What To Do When It Isn't Your Day

November 24, 2017

What To Do When It Isn't Your Day

The Problem

I want you to think back - when was the last time you had a really bad training session? Not just a mediocre one - a derailed session, where your body just seemed to be fighting against you?

Got it? Cool.

Now think more - how did you handle this session? Did you get angry and frustrated? Or did you brush it off? Did you let it affect your entire day after, or let it leak into your next sessions? Or did you accept it and move on?

This is HUGE. And unfortunately hugely underrated.

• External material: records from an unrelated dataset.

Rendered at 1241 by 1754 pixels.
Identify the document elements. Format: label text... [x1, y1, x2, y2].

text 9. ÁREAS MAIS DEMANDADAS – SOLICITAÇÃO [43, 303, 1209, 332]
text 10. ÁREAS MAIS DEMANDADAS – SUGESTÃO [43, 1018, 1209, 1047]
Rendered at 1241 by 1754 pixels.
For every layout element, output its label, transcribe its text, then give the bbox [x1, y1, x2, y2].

I’ve seen so many people, and I’ve also been guilty of it myself, get so stressed out when something isn’t going exactly as planned. Hit that set of deadlifts, slam the bar down, stomp away, shake your head, and just fill up your whole body with negative emotions. Frankly, it’s over reacting. How much one session matters over the course of a training career is so miniscule, but we stress so hard over it? We stress because we love it, and because we care (at least I hope). So, completely understandable.

But what happens to us physiologically and mentally when we can’t accept and just move on? That stress builds up, and all the negative hormonal responses begin. We start take short, shallow breaths into our chest, and all that air in our belly sits and becomes toxic causing their negative effects. The best (worst) one is the mental aspect - our brain goes a mile a minute, and we starting to question, “Why God, WHY?!” We pout through the rest of our day, and you go to sleep stressed out.

Let’s fast forward to the next workout. You’re under recovered because of all that stress, and your bench feels like trash. Now it’s D-Day in your head between your muscles and a barbell.

It sounds so ridiculous, but I’ve worked with plenty of athletes that let one bad session turn into 5.

You need to learn to control your emotions, manage your stress, and most importantly, accept the day for what it is. It’s not always going to be your day.

The Solution

Let’s fast forward to the next time you’re having a rough day. I want you to flip the script in your mind a bit.

Hit your set of squats. Doesn’t feel good? Instead of pouting around, be proactive. Why didn’t it feel good? Maybe the bar feels heavy, but what could you have done better in that set? Brace harder. Keep your upper back tighter. Get your knee in line with your foot. Keep your ribs down. I PROMISE you, you’ll get so much more out of that session vs. just being upset about it.

Let’s say nothing you can do will make these feel better. Make the decision to cut them short and get ready for that next workout, or to work through them the best you can. As soon as you’re done, go put your heels up on a bench, lay on your back, and just BREATHE. Big deep breaths. In through your nose, and out through the mouth. Get all the air out, get all the air in. Why are you breathing? This is helping getting out all that toxic air that you’re not letting out, it’s bringing your tone down, and it’s going to help kickstart that recovery process.

YOU CANNOT RECOVER FULLY WHEN YOU ARE STRESSED OUT AND GRITTING YOUR TEETH.

I put that in caps so you wouldn’t miss it. Going to bed stressed out, pissed off, and worrying about one session isn’t going to help you be better. What will is being proactive, getting all your food, water, sleep, and all other stress managed properly.

I hate saying this, but no one cares as much as about your bad sessions as you. It doesn’t truly affect anyone else. So why don’t mitigate the amount of times we get one in every training cycle?

Breathing

I told you the reasons deliberate breathing exercises are important before, so that’s not what this is for. If you’re a very stressed out, high tone person, this is for you.

Before you start working out, and after you’re finished working out, I think you’d greatly benefit from lying on your back with your heels, hips and knees at 90 degrees, head back, and just take big deep breaths into your belly. Take a light kettlebell and put it on your stomach while you do this - if the KB doesn’t rise, you’re not doing it correctly. I’d recommend 3 sets of 5 breaths before and after each session to help bring down that tone.

With all this being said, I want to thank you guys for reading, and I hope this was helpful to at least one of you. This is the small stuff a lot of people don’t want to worry about, or change, frankly because it’s not sexy. But I promise you this stuff is huge.